Здание вокзала было старинным. Его строили в начале двадцатого века по проекту польского архитектора. До 1939 года это была территория восточной Польши. Наружные метровые стены, в которых кладовка находилась, не пропускали летом тёплый воздух, поэтому её называли холодной. Одна из дверей в коридоре выходила на кухню. Сразу при входе в левом углу кухни была плита с двумя конфорками и духовкой. На ней мы готовили пищу, и она отапливала кухню. Мама отдыхал после ночной смены в одной из комнат, сестрёнки не было, она как всегда где-то с подружкой. Разжёг плиту сначала дровами, когда они прогорели, засыпал уголь. Взял подойник и пошел доить Вишню. Она уже вместе с Кветкой, так звали нашу тёлочку, паслась на лужку у огорода, по молодой отаве. Подоил корову и пошел в дом. Сестрёнка уже вернулась и просила есть. Я покормил её и велел отогнать корову в стадо. Сестрёнка с удовольствием побежала выполнять задание, прихватив кусок хлеба со стола для Вишни. Кухня большая, двадцать квадратных метров. Пообедав, я сел за рабочий стол у окна и стал перебирать грибы. Окно выходило на главный фасад вокзала, с него открывалось путевое развитие, под ним был перрон и вход в вокзал. Вскоре проснулась мама и стала помогать мне. Она резала грибы на жаровню, сушку и закатку. Вернулась сестрёнка, её мама сразу посадила нанизывать перебранные грибы на проволоку, для сушки у разогретой плиты. Работа спорилась. Тут неожиданно вернулся отец. Он с ночи не был дома, аварийная бригада только устранила повреждение на станции Турья, он устал и очень хотел есть. Мама его накормила.

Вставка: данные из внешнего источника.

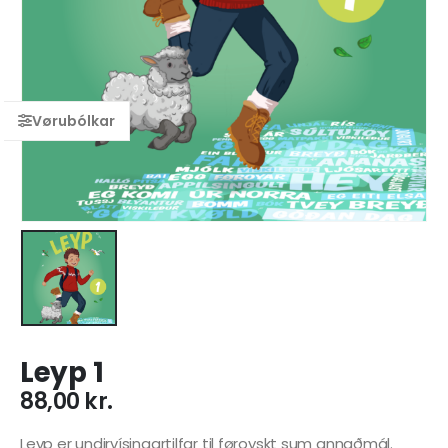
Leyp 1
88,00
kr.
Leyp er undirvísingartilfar til føroyskt sum annaðmál.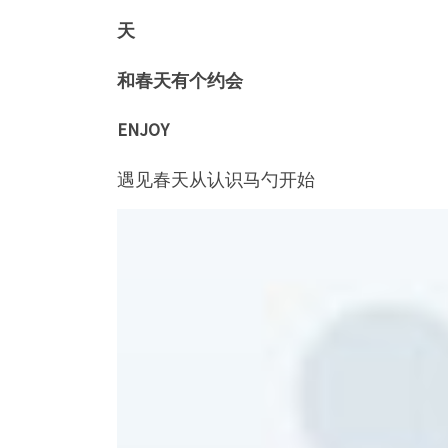
天
和春天有个约会
ENJOY
遇见春天从认识马勺开始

- Принёс мамке работу, да такие хорошие и столько много, - похвал отец.
- И тебя в вещмешке в холодной кладовке работа дожидается.
Тут я рассказал отцу о лисе, зайце и скором поезде. Отец сразу пошел в кладовку и принёс вещмешок, нагнулся и стал его развязывать. Неожиданно отец вскрикнул и рухнул на пол. Оживший заяц, выскользнул из его рук, и стал нарезать круги по кухне. Оказывается, он был контужен и пришёл в себя, когда отец взял его в руки. От страха ударил отца в солнечное сплетение с такой силой, что чуть не убил его. С каждой секундой скорость зайца возрастала, он не мог покинуть кухню, дверь была закрыта, у окна стоял я, рядом онемевшая мама и сестра, кричавшая своим писклявым голосом, что есть мочи. Тут от её голоса не то, что заяц, даже я испугался. Неожиданно, делая очередной круг, заяц замертво рухнул на пол. Я подошёл к нему, потрогал ногой. Он не проявлял признаков жизни. Помог подняться отцу. Неожиданно, пришедшая в себя мама, со словами:
- Это тебе за зайца, чуть отца не убил, зараза такая! А если бы на его месте оказалась сестра?! Тащишь домой всё, не думая!
Отвесила мне лёгкую пощёчину. Я обиделся и демонстративно ушел на сеновал. Вечером я узнал от отца, заяц умер на бегу от разрыва сердца. Мне по-человечески было жаль его.